Regarding the legal environment for stablecoins, there have been important advances such as the Regulation on Markets for Cryptoassets (MiCA) in Europe or the stablecoin legal framework in Singapore, Japan, Hong Kong, and the United Kingdom.

Regarding technology, there have been important developments towards mass adoption, especially Account Abstraction - technology that provides many customizations for users and makes interacting with web3 applications easier and more friendly.

In terms of technology infrastructure, layer 2 scaling solutions have emerged globally, offering different alternatives to provide additional capabilities to improve scalability, private and cost effective. At the same time, solutions that help multi-chain interaction are also being strongly invested and developed such as LayerZero or Wormhole.

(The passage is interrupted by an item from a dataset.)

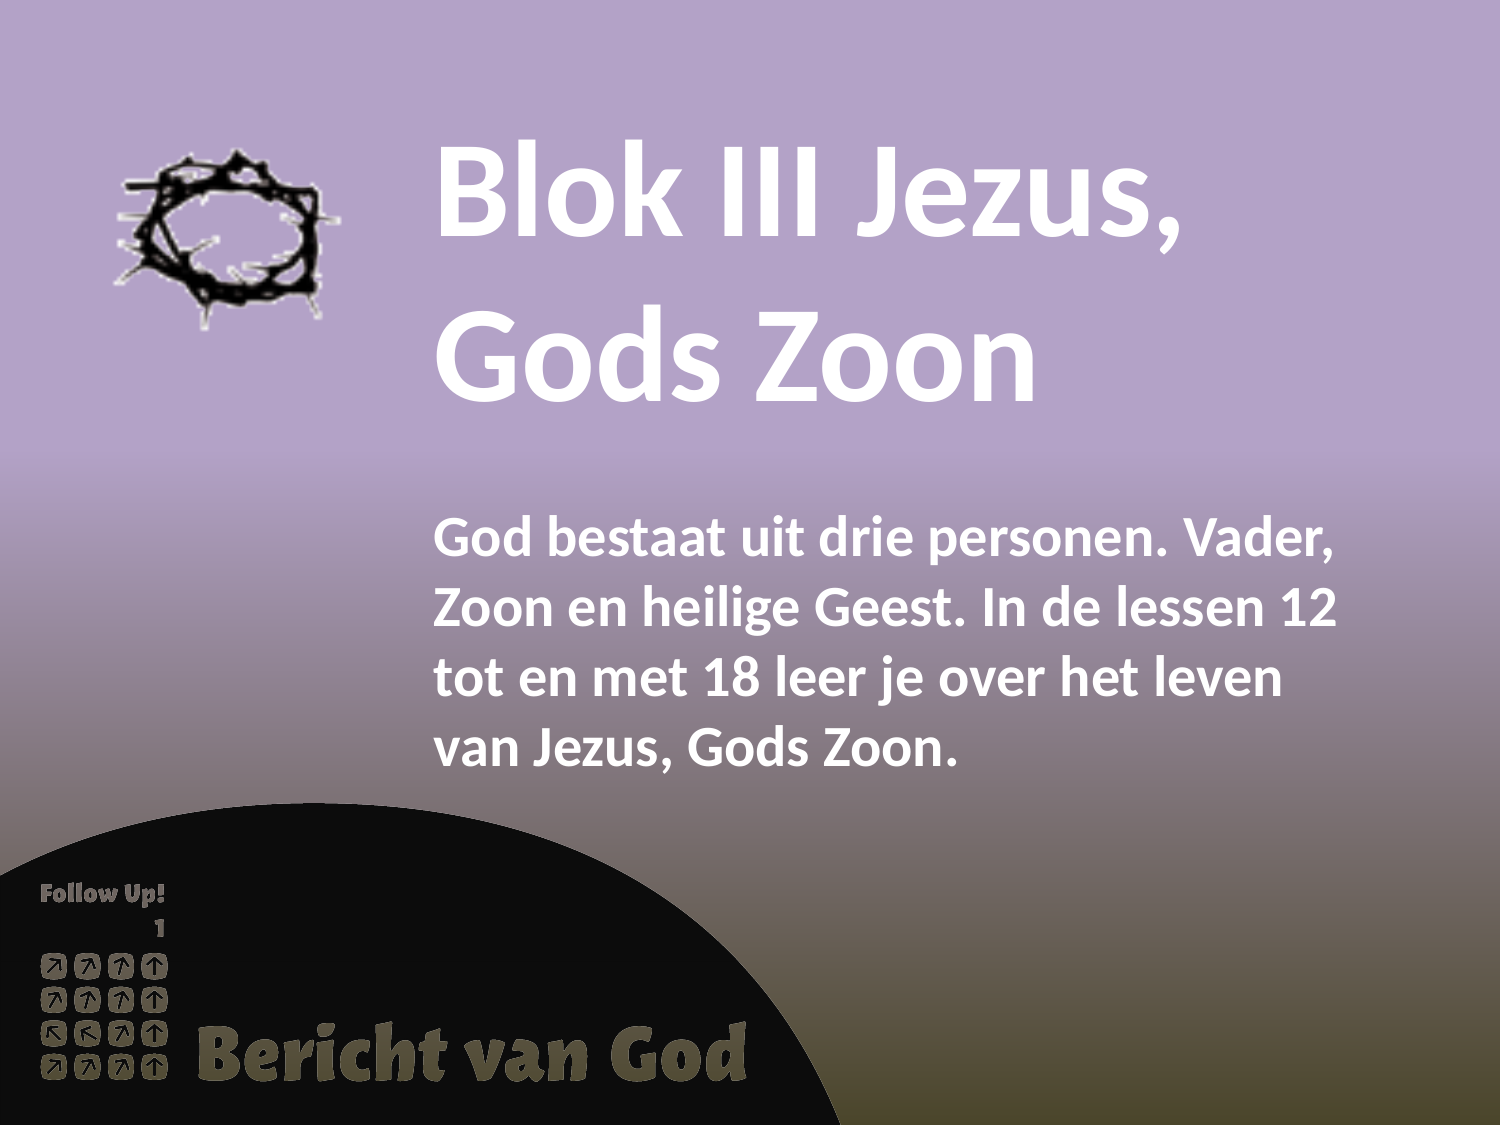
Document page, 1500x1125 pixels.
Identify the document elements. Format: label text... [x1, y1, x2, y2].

picture [0, 798, 847, 1125]
picture [100, 101, 361, 362]
text_box Blok III Jezus, Gods Zoon God bestaat uit drie personen. Vader, Zoon en heilige Geest. In de lessen 12 tot en met 18 leer je over het leven van Jezus, Gods Zoon. [419, 78, 1388, 799]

USD-pegged stablecoins will still dominate the market, but local currency-pegged stablecoins will grow

Of the current more than 130 billion, USDT and USDC alone account for more than 110 billion in USD value, this trend will continue in 2024 thanks to the global influence of the USD in international payments and the high interest rate environment. of USD. Users in countries with high inflation and devalued local currencies will want to hold USD or other stable currencies.

Up to now, the most significant step forward in bridging the gap between traditional finance and decentralized finance is probably Grab integrating USDC and Visa testing USDC.

In the future as cryptocurrencies become increasingly integrated into traditional finance and used in everyday life, driving greater acceptance and adoption of cryptocurrencies, demand for anchored stablecoins will follow. The local currency is likely to increase accordingly. This is expected to take place in a more "exciting" way with mass-issued CBDCs, when 98 central banks representing 98% of global GDP have activities to initiate CBDCs.

Although there are opinions that the official launch of CBDCs will be the beginning of the end of stablecoins, many experts and politicians agree with the view that CBDCs and stablecoins can coexist. This content will be provided in subsequent articles.

Experts’ opinions

The Messari platform recently released the report "Crypto Theses 2024", which outlines trends, individuals, organizations and projects to monitor, and makes predictions in 2024. In the 193 pages of the article Writing, Masseri devoted eight pages from pages 66 to 73 to commenting on stablecoins and making the case that an ideal portfolio is not 20-40-20-20 including cash, stocks, commodities , bonds) which should be 40-40-20 (interest-bearing stablecoin, stock, crypto)

Read more: What is interest-bearing stablecoin? Some stablecoins are self-profitable

Sean Stein Smith - Lehman College professor and member of the Advisory Council of the Wall Street Blockchain Alliance also had an article published on Forbes, talking about 3 reasons stablecoins will have a breakthrough year in 2024, including:

  • Stablecoins have clear business applications:

The majority of payments, including US dollars, already take place virtually, so the rise of cryptocurrency transactions – many of which are backed by USD – is logical. physical. Efficiency, low costs, and the modernization of the US dollar are strong tailwinds that appear to continue to support stablecoin popularity.

  • The tendency to hold low volatility assets will increase

Following the volatility that many crypto assets have experienced over the past few years, the appeal and interest in lower volatility crypto assets continues to grow.

At the same time, the push for a bitcoin spot ETF has also increased, indicating interest in low-volatility crypto assets, driven by the fact that larger institutional inflows will result in fewer more volatile over time

  • Stablecoins represent the leadership of the USD

With over 90% of all stablecoin transactions taking place in USD-pegged tokens, the United States stands to benefit from increased stablecoin adoption, even if some regulators are slow to recognize the benefits that these types Other cryptocurrencies may yield.


2024 opens up new opportunities for stablecoins in general and VNST in particular. In particular, the potential for cryptocurrency to be widely applied to Vietnamese users will create a launching pad for VNST in the journey of providing safe, stable and convenient financial solutions for users.